Two of his more memorable remarks were:

“If I had to, I could get infants down this river.”

And. . . 

“That turd’s gonna shoot on through. . .”

The former came during a media interview when, in his inimitable way, he was explaining the confidence required to succeed in guiding a commercial raft.  Enough to declare that you could take infants if needed.

The latter comment was uttered as he and I watched a raft dive over a falls on an impressively high water trip in May.  I had my reservations and fears as I watched the boat lock in to the slipstream above the cascade, but Dallas was as confident as a blackjack dealer who knows exactly how the odds are stacked.

Dallas and I have always had a complicated and competitive relationship whether it be drinking games, horseshoes or esoteric topics.  He was never one to blindly kowtow to my authority, and I have often listened to, if not harkened, his sage, and ample, advice.  

We’ve watched one another’s backs on many occasions on river banks around the western United States. 

We’ve howled at the moon and rebel yelled loud enough to disturb the dead. 

But the story I like to tell about him happened on the Grand Canyon.

It had been a long day on the water and - for once - I was not the group leader.  But, the downside was, I was not in charge of determining the itinerary.  It turned in to a day where we pushed further downstream than I was comfortable and, as the afternoon acquiesced to twilight, I was not in any humor for shenanigans when we reached camp.
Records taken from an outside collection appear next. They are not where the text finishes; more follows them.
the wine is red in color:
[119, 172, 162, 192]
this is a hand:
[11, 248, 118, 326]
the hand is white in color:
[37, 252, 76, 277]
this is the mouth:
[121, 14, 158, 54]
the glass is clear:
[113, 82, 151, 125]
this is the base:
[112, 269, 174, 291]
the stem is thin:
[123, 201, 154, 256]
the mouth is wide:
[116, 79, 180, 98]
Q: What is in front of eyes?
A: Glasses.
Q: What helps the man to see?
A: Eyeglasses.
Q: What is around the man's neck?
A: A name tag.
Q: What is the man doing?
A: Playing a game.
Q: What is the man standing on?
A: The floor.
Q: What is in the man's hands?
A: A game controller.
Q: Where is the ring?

It was my group’s cook day.  As it so happens, Dallas and I were partners, along with Ally, in a three member chore group.  We were midway through the Canyon and, so far, Dallas’ primary contribution to our crew on the days we cooked was to bar tend.  Which - ordinarily - was wonderful.

He was noted for never skimping when it came to the quality of alcohol.  Nor the quantity for that matter.  

(Another one of his favorite expressions:  “Twenty four beers in a case.  Twenty four hours in a day.  It can’t be a coincidence.”)

I hit the beach that evening exclaiming to anyone in earshot, “I’m going to be useless!”  Meaning I was prepared to do some drinking.

But, as the cooking commenced, some god-awful barley concoction, it became clear that if I wanted to be ‘useless’, Dallas needed, for Ally’s sake, to be somewhat useful.  

He had already begun his bartending routine.

That’s when I pulled him aside and told him in no uncertain terms, “Heavy D, I love you like a brother.  But if you don’t chop some onions, I’m going to heave you into the river.”

Incredibly enough, he took it to heart.  The meal still sucked.  But we had a swell time creating it.